● What this task involves: Wherever a line in the records contains the word "below", return that line.

=====

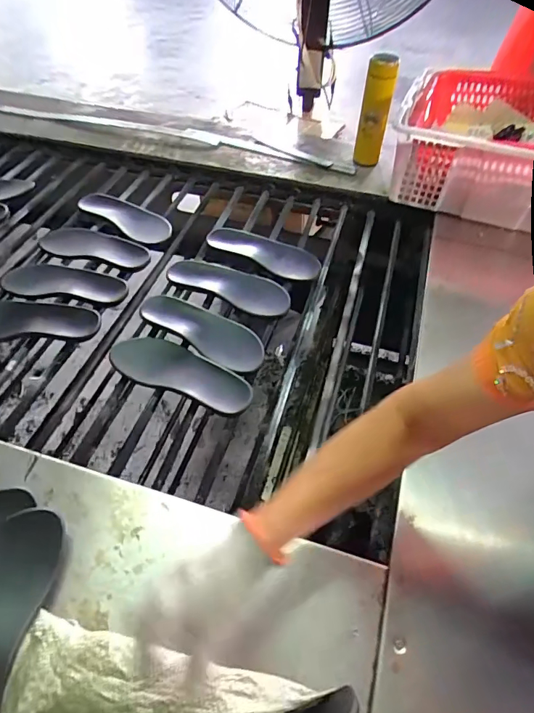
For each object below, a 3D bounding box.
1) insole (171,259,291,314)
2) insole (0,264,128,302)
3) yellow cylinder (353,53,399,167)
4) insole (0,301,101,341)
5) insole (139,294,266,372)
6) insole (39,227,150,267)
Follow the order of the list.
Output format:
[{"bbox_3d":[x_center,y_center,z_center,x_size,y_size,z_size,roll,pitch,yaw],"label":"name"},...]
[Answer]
[{"bbox_3d":[-0.068,-0.142,0.824,0.231,0.036,0.091,16,53,11],"label":"insole"},{"bbox_3d":[-0.391,-0.149,0.840,0.249,0.010,0.088,7,52,5],"label":"insole"},{"bbox_3d":[0.238,-0.533,0.965,0.062,0.219,0.057,16,53,12],"label":"yellow cylinder"},{"bbox_3d":[-0.427,-0.073,0.773,0.257,0.017,0.096,1,51,0],"label":"insole"},{"bbox_3d":[-0.107,-0.052,0.750,0.232,0.027,0.091,28,56,20],"label":"insole"},{"bbox_3d":[-0.370,-0.243,0.916,0.264,0.012,0.094,12,52,9],"label":"insole"}]

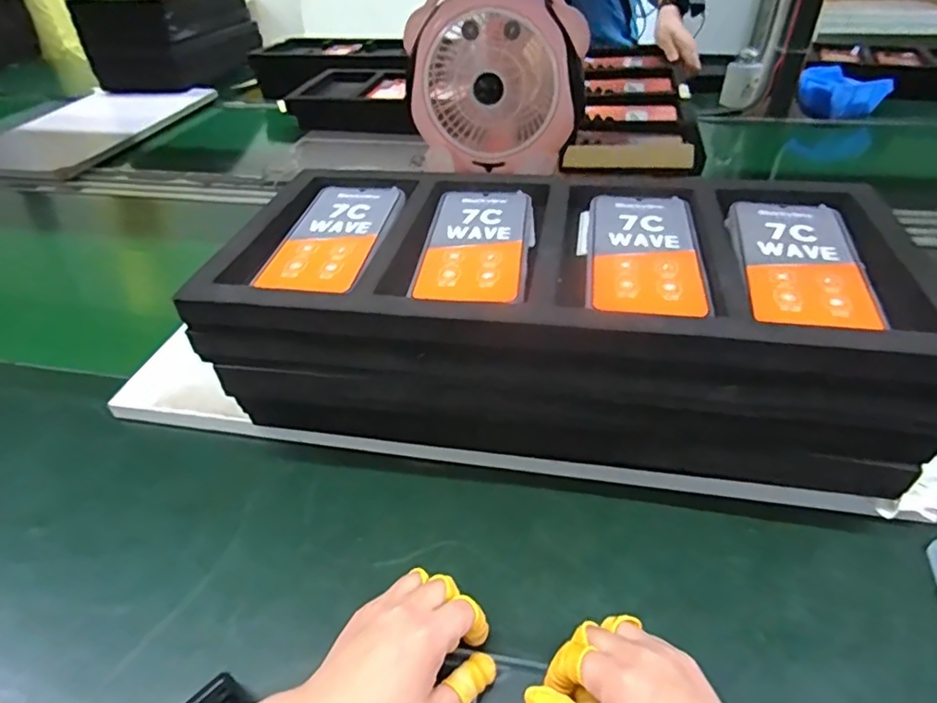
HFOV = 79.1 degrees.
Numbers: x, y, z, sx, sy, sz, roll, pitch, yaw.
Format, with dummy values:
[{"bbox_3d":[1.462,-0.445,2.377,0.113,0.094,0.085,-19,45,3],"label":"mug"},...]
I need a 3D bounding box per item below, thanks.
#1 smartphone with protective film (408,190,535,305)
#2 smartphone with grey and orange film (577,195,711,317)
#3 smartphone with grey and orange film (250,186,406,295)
[{"bbox_3d":[0.007,-0.085,0.430,0.078,0.009,0.163,3,40,7],"label":"smartphone with protective film"},{"bbox_3d":[0.122,-0.071,0.413,0.080,0.015,0.162,5,40,9],"label":"smartphone with grey and orange film"},{"bbox_3d":[-0.105,-0.093,0.444,0.078,0.013,0.173,5,40,9],"label":"smartphone with grey and orange film"}]

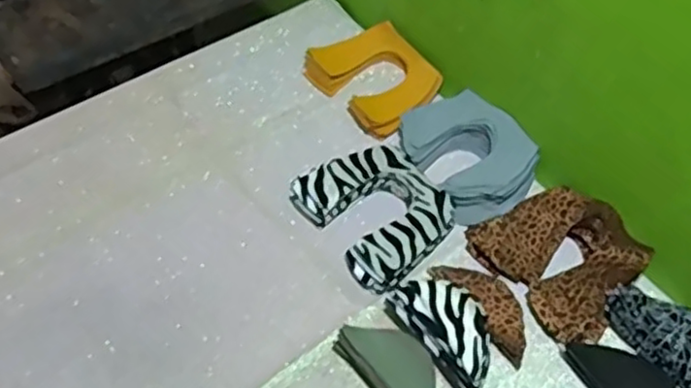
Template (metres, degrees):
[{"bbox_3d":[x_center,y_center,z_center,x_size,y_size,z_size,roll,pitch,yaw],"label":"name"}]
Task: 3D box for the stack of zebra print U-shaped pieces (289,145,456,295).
[{"bbox_3d":[0.037,0.018,0.767,0.136,0.032,0.158,-29,60,-23],"label":"stack of zebra print U-shaped pieces"}]

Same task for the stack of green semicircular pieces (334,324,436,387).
[{"bbox_3d":[0.048,0.167,0.653,0.056,0.044,0.125,-32,62,-25],"label":"stack of green semicircular pieces"}]

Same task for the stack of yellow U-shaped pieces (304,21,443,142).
[{"bbox_3d":[0.038,-0.152,0.891,0.126,0.029,0.159,-31,61,-24],"label":"stack of yellow U-shaped pieces"}]

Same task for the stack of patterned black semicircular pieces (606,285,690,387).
[{"bbox_3d":[0.330,0.146,0.685,0.075,0.016,0.147,-27,60,-22],"label":"stack of patterned black semicircular pieces"}]

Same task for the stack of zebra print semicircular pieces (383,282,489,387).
[{"bbox_3d":[0.096,0.130,0.670,0.061,0.058,0.121,-32,62,-25],"label":"stack of zebra print semicircular pieces"}]

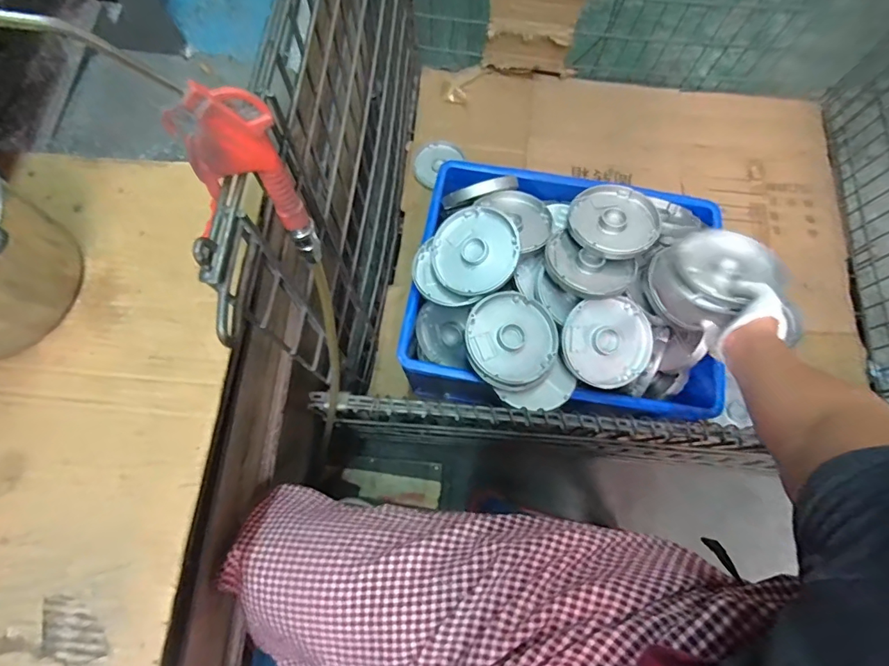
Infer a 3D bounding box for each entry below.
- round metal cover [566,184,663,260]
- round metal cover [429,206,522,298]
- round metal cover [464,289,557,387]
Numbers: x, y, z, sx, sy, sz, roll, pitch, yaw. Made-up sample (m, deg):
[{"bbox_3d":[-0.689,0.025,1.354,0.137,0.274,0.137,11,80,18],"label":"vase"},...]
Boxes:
[{"bbox_3d":[0.270,-0.182,0.725,0.141,0.030,0.139,0,72,-1],"label":"round metal cover"},{"bbox_3d":[0.047,-0.130,0.709,0.136,0.009,0.141,-4,79,22],"label":"round metal cover"},{"bbox_3d":[0.102,0.007,0.687,0.136,0.021,0.137,0,73,-1],"label":"round metal cover"}]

=====

● Response to the task:
For each object below, a 3D bounding box.
I need a 3D bounding box per item below, thanks.
Infer a 3D bounding box for each entry below.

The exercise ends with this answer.